Gellhorn was then old and frail, and I was warned not to ask about Ernest Hemingway, which seemed absurd. She may have been his third wife, but her own accomplishments were legion; having covered every major conflict from the Spanish Civil War through to the wars in Central America in the mid-1980s, it perhaps would have been more apposite to ask Hemingway about her.
Gellhorn and Hemingway are just two of the myriad characters that pop up in food historian Laura Shapiro’s fascinating What She Ate: Six Remarkable Women and the Food That Tells Their Stories (Fourth Estate).
The pair had been invited to the Franklin D Roosevelt’s White House for dinner in 1937. It was a first for Hemingway, and he was greatly surprised Gellhorn wolfed down three sandwiches on the way there. “When you’re invited to a meal at the White House,” she told him, “eat before you go.”
Sage advice. Contemporary presidential menus were horrific. Hemingway complained of “rainwater soup” and a “cake some admirer had sent in. An enthusiastic but unskilled admirer.”
The Roosevelts didn’t have to tolerate such fare. But Eleanor Roosevelt perversely insisted on employing one Henrietta Nesbitt, an exceptionally untalented cook and housekeeper whose reign of terror at 1600 Pennsylvania Avenue included mayonnaise dyed green. Why? It was how she got back at her philandering husband. Revenge was served up to three times a day, hot or cold, and tasteless. It does all seem Raold Dahl-ish, doesn’t it?
The other women in Shapiro’s book are Eva Braun, Helen Gurley Brown, Rosa Lewis, Dorothy Wordsworth and Barbara Pym. What’s the link between them all? Absolutely nothing.
The first ever words, incidentally, uttered by Braun to Adolf Hitler were apparently: “Guten appetit!” She had just served Bavarian sausage to a vegetarian.
CRASH COURSE
Most of us want to die in our beds at home, surrounded by loved ones and creature comforts. Instead, most of us will die in hospitals. Cheery stuff, I know. But nothing is more certain than death, or more bewildering and strange. In recent years, there’s been heaps of books by writers who’ve scrutinised their final days: Oliver Sacks, Christopher Hitchens, Jenny Diski and Atul Gawande, among others.
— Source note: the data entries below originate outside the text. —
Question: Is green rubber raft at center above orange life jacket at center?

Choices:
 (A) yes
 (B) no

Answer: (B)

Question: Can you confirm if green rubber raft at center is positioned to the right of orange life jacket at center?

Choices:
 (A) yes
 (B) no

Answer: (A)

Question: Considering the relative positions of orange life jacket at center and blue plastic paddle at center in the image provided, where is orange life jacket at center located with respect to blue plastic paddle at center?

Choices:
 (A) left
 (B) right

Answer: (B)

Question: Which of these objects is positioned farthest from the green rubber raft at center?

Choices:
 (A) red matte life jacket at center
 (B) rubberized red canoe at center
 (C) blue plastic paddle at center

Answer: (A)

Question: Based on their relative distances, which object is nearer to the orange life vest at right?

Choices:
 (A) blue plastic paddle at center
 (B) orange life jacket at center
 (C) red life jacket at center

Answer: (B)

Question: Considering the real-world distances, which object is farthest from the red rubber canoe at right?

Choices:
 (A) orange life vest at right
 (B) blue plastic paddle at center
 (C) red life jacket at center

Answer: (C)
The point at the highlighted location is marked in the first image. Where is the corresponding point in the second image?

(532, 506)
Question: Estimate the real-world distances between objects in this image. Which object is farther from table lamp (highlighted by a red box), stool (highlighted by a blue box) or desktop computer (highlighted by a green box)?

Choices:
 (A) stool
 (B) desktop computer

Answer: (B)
Yet two new books – From Here to Eternity: Travelling the World to Find the Good Death (W&N) by Caitlin Doughty, and With the End in Mind: Dying, Death and Wisdom in an Age of Denial (William Collins) by Kathryn Mannix – seem to make the point that, although it’s easier to live longer these days, it is becoming more difficult to die well.
Mannix is a palliative doctor, or “deathwife”, as she refers to herself. She spends her days with the terminally ill and their families. To her, death is something that visits families slowly, over months and years, and while much of her work is medical and diagnostic, she also crucially helps those who are dying and their loved ones to find ways of dealing with the final, great event.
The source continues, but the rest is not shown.